Самое глупое, что можно придумать в подобной ситуации — любоваться. Но я делаю именно это. Вместо того, чтобы его обезвредить, позвать охрану или хоть что-то предпринять, рассматриваю, как перекатываются мышцы под бронзовой кожей. Взгляд стекает от широченных плеч по позвоночнику вниз, туда, где над поясом джинсов отчетливо просматривается ямочки на пояснице. Вор явно не склонен к полноте, вытертые штаны сидят, как влитые, и мышечный рельеф угадывается на бедрах и ногах даже под грубой тканью. На какой-то момент кажется, что нахожусь в музее перед статьей греческого бога, сотворенной рукой талантливого мастера. Только статуя эта живая, и от того еще более привлекательная.

И я прямо-таки ощущаю исходящее от незнакомца тепло. Хочется подойти ближе, дотронуться до бугрящихся на плечах мускулов, ощутить бархатную гладкость кожи…

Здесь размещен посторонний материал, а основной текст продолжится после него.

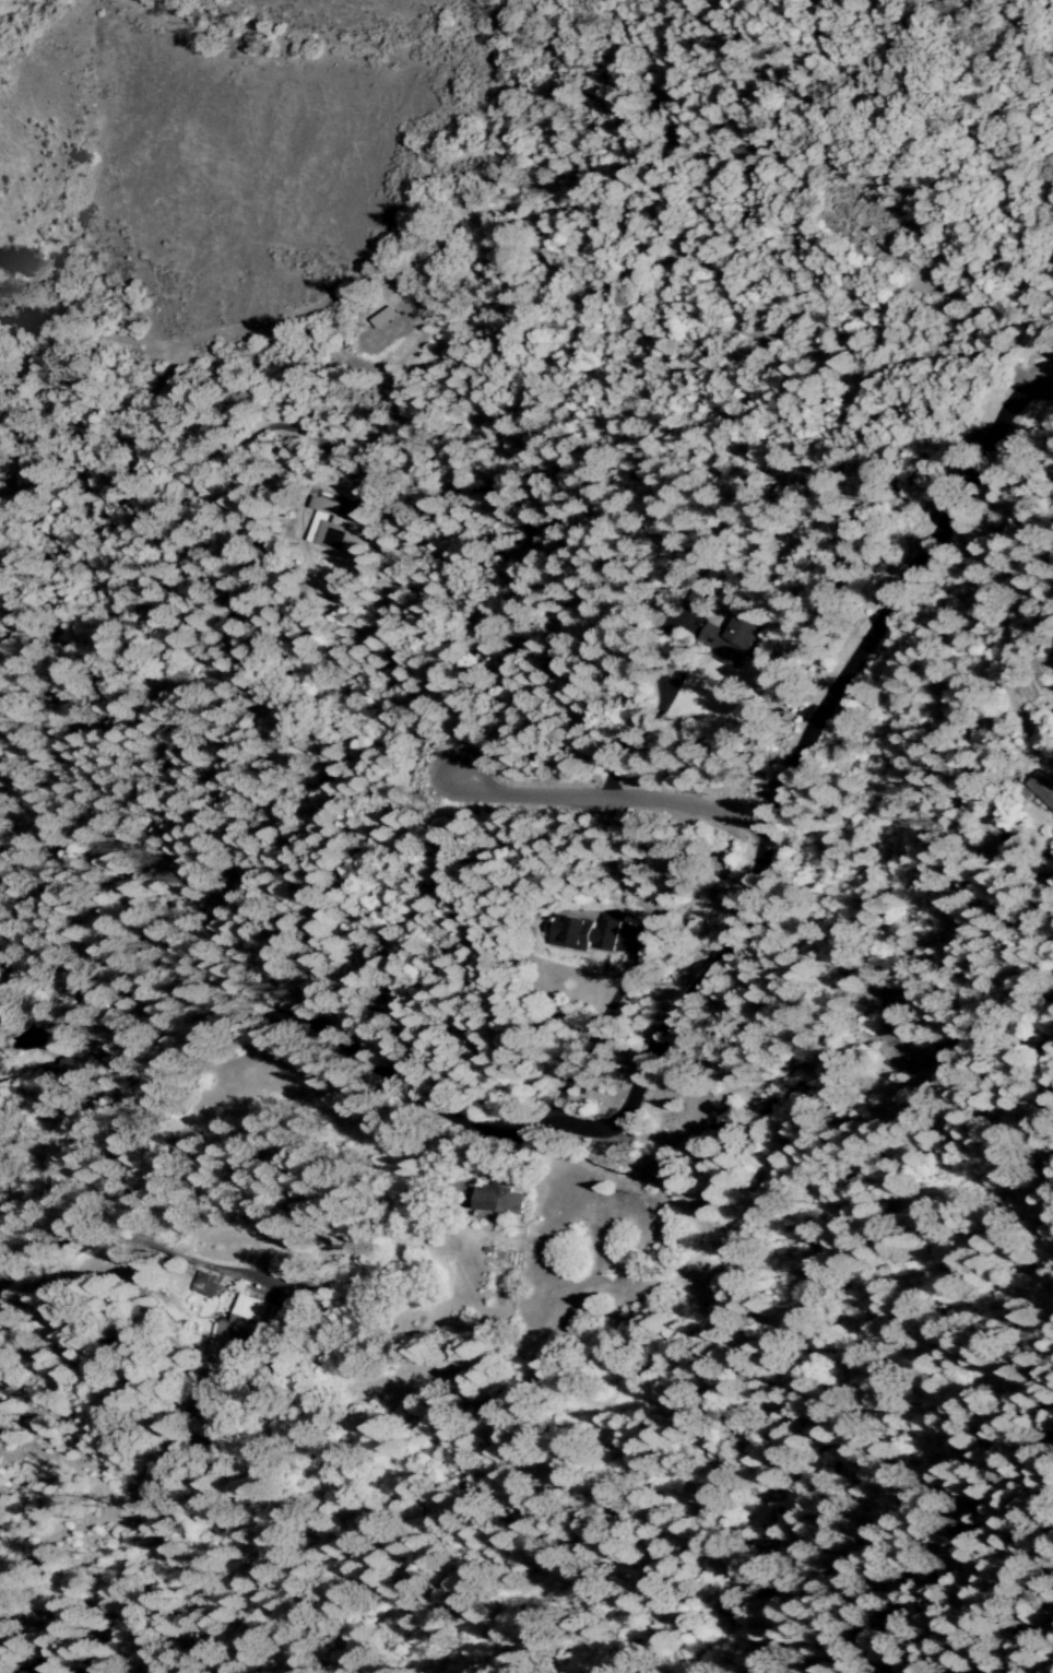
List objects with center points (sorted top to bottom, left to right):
road: (847, 59)
road: (831, 190)
road: (405, 258)
road: (800, 348)
road: (223, 432)
road: (403, 482)
building: (333, 531)
building: (695, 600)
road: (510, 620)
building: (727, 638)
road: (659, 711)
road: (608, 796)
road: (317, 828)
building: (581, 934)
road: (647, 1069)
building: (498, 1200)
building: (203, 1285)
building: (245, 1321)
building: (45, 1672)

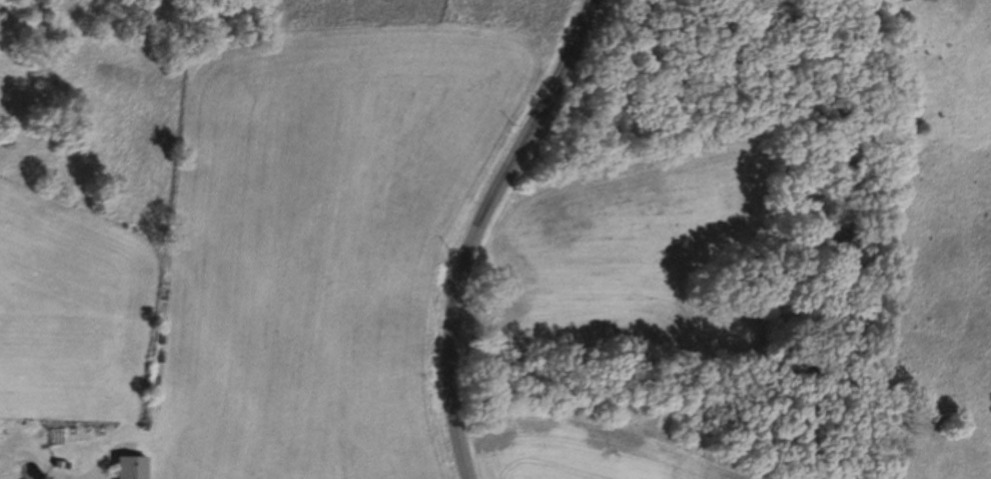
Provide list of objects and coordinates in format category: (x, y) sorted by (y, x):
road: (481, 228)

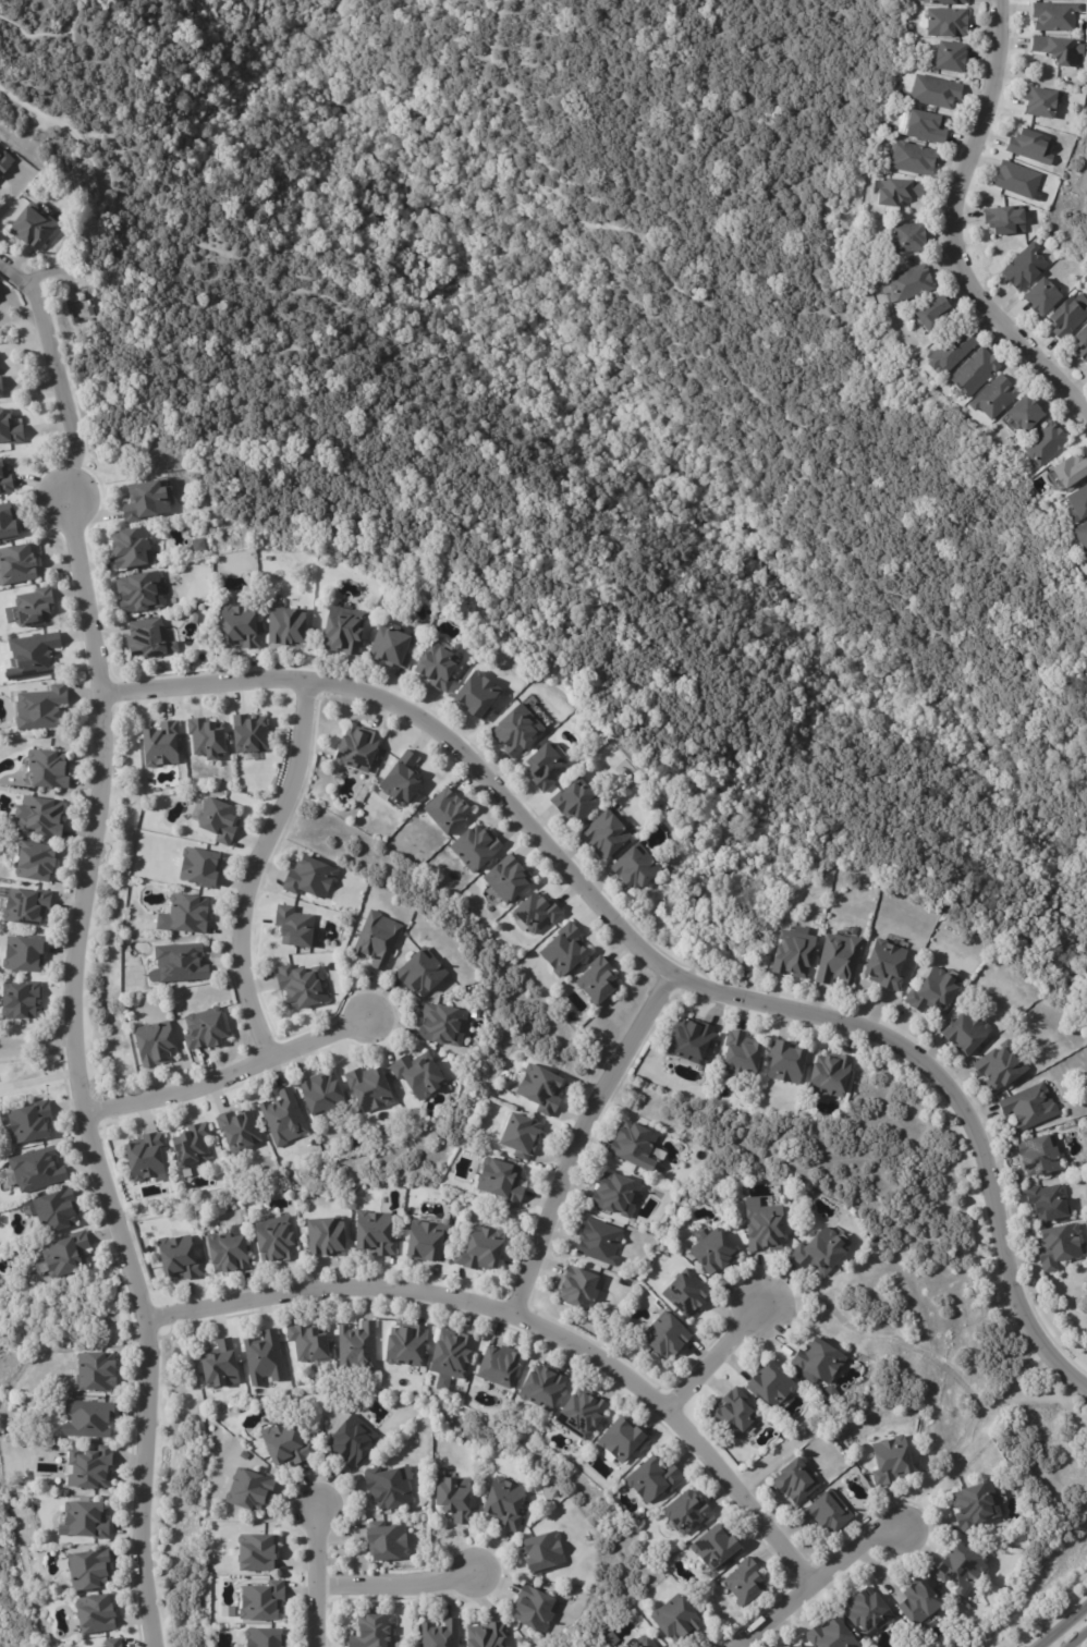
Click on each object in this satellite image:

Трясу головой, отгоняя наваждение. Что за дикие мысли лезут в голову? Ведь вижу этого человека впервые в жизни. Вернее, его спину. Только спину, а уже распустила слюни, будто выиграла главный приз в кондитерском магазине, и сейчас мне полагается необыкновенно вкусное лакомство.

А в следующее мгновенье звякает пряжка ремня, и я понимаю, что незнакомец собирается раздеваться дальше. И прямо сейчас у меня будет возможность увидеть идеальный образец мужской красоты. Без преград из одежды. И хотя это более чем соблазнительно, молчать дальше не позволяет совесть. Тем более, этот грабитель ведет себя очень странно. Он не рыскает по шкафам в поисках драгоценностей, а кажется, собирается принять душ.